"There is a good deal of heavy timber right down the West Coast," said Jimmy dryly. "There are also quite a few inlets into which one could take a steamer."

"You can't feed a boiler furnace with four-foot-diameter pines."

"They can be sawn and split. Besides, there are probably smaller ones among those four-foot pines. They don't grow that size in a year or two."

The engineer made a last protest. "I'm aware that it won't be much use, but it's my duty to point out the difficulties. You can't saw those trees without a big cross-cut, and I'm not sure what my boiler tubes will do under a stream of resinous flame."

"Well," said Jimmy thoughtfully, "I think I could make some kind of cross-cut out of a thin plate if I were an engineer. In fact, I'd make two, and keep a man filing up one of them while I used the other. Then I'd pump my feed-water rather higher than usual about those tubes."

"You can't pump water round the back-end," said the engineer. "You're going to see that resin flame make a hole in the back plate of the combustion chamber."

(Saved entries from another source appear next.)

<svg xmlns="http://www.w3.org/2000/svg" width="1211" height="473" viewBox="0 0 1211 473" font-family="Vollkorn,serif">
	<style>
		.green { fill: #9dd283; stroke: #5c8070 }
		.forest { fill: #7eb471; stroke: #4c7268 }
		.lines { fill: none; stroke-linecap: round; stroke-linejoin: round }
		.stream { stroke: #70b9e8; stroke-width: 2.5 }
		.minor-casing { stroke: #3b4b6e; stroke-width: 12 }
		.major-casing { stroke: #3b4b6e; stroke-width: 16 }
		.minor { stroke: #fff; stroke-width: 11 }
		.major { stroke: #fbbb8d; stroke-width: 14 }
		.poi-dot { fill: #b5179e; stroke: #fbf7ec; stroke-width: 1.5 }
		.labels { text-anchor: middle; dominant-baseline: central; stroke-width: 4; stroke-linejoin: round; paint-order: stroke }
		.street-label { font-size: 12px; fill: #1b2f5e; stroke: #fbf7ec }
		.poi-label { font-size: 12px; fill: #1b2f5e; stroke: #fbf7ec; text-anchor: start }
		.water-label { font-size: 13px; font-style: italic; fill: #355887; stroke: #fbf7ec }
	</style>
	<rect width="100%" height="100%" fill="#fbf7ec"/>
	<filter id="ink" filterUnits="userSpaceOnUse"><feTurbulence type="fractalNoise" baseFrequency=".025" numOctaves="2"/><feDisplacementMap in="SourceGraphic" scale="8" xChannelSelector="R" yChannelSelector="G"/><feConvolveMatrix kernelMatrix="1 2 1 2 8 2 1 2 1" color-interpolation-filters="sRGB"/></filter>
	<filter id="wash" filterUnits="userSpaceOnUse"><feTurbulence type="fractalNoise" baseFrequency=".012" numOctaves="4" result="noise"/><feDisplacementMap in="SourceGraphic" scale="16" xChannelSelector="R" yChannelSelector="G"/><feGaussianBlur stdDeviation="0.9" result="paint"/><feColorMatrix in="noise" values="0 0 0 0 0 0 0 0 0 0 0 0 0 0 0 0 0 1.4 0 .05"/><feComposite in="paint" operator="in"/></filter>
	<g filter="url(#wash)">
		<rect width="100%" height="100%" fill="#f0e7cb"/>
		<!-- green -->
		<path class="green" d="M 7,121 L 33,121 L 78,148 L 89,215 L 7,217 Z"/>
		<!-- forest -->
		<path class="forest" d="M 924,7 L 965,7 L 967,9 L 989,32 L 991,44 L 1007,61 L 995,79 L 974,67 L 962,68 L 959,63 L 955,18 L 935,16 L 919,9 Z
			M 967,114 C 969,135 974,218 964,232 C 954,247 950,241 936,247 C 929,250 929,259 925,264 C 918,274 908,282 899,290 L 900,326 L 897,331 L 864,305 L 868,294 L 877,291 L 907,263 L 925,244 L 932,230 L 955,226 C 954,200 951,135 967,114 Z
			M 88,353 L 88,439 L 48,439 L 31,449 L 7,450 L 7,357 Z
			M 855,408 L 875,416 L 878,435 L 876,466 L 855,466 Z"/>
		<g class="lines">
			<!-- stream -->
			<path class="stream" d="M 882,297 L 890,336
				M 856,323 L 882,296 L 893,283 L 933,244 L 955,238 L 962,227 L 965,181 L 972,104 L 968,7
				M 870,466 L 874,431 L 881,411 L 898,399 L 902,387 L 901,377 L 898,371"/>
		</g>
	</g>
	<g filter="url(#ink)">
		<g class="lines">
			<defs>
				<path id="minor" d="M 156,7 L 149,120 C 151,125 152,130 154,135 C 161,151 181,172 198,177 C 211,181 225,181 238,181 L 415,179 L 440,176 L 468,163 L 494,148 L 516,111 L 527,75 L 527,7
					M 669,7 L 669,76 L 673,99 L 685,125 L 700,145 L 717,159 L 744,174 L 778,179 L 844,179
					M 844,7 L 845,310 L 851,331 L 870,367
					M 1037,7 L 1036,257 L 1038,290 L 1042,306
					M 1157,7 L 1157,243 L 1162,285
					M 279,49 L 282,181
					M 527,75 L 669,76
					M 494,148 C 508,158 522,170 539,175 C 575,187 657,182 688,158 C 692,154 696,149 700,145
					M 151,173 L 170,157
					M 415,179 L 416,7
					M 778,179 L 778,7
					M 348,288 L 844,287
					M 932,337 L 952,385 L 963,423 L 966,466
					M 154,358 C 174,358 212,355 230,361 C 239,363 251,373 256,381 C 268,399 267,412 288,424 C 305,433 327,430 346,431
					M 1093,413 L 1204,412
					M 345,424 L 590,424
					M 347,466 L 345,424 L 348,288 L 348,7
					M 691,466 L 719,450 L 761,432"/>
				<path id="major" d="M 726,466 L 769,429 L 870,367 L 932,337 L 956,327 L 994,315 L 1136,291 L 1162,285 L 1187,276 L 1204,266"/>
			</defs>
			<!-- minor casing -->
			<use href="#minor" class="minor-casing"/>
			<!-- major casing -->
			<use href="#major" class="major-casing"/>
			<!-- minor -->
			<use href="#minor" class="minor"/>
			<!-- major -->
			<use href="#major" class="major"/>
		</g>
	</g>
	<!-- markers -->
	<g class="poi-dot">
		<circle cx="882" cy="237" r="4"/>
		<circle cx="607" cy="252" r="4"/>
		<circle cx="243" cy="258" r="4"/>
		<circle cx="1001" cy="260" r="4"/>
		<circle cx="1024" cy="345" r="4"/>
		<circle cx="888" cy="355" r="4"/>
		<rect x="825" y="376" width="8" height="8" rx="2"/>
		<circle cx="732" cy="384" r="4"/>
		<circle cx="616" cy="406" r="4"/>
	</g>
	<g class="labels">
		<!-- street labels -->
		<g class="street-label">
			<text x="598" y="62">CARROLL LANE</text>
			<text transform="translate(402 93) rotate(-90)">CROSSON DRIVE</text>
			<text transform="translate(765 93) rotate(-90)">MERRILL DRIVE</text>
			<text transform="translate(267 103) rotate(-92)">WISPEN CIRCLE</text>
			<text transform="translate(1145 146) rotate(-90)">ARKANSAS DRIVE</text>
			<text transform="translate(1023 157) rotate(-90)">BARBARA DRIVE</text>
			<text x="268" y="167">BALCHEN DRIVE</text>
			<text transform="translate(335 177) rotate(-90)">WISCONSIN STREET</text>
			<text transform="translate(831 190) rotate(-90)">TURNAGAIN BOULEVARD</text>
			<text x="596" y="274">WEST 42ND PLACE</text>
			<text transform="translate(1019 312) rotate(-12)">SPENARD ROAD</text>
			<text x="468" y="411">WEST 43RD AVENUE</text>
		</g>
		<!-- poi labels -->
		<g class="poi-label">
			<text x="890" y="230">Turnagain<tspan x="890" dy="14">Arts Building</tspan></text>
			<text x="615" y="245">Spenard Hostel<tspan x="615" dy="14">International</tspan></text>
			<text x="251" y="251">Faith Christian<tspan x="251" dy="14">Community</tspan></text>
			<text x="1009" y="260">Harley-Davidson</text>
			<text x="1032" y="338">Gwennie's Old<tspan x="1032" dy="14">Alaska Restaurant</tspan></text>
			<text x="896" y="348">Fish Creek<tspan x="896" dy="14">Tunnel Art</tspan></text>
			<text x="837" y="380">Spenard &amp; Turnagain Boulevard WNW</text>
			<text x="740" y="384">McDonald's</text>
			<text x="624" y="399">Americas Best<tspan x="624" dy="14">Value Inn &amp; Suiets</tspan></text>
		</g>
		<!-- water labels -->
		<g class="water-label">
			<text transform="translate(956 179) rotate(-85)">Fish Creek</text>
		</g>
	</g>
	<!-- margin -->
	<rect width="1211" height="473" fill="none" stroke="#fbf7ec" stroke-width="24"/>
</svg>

He stopped, and smiled when Jimmy looked at him. "Well, now that I've told you, I'll start every man to dumping the coal over."

Worn out as they were, the men worked feverishly until noon. Some panted at the ash-hoist, some standing on slippery iron ladders passed the heavy baskets from one to another, and the rest toiled amidst the stifling dust that streamed from the bunkers. Those who could see it were sincerely glad that the fog still hung about them—clammy, impenetrable, and apparently as solid as a wall.

Then it commenced to stir a little and slide past the vessel in filmy wisps, and it seemed to Jimmy that the smooth gray swell which lapped about her was getting steeper. Once or twice, indeed, it overlapped her depressed rail, and poured on board in a long green cascade. He knew that meant the breeze had already awakened somewhere not far away, and that when the sea that it was stirring up came down on them it would not take it very long to knock the bottom out of the Shasta. So did the men, and they toiled the harder, until when the bunkers were almost empty Jimmy once more stopped them.

"Stand by winch and windlass. We have to heave her off inside the next hour," he said. "Tell Mr. Fleming to shake her with the propeller, and give you all the steam he can."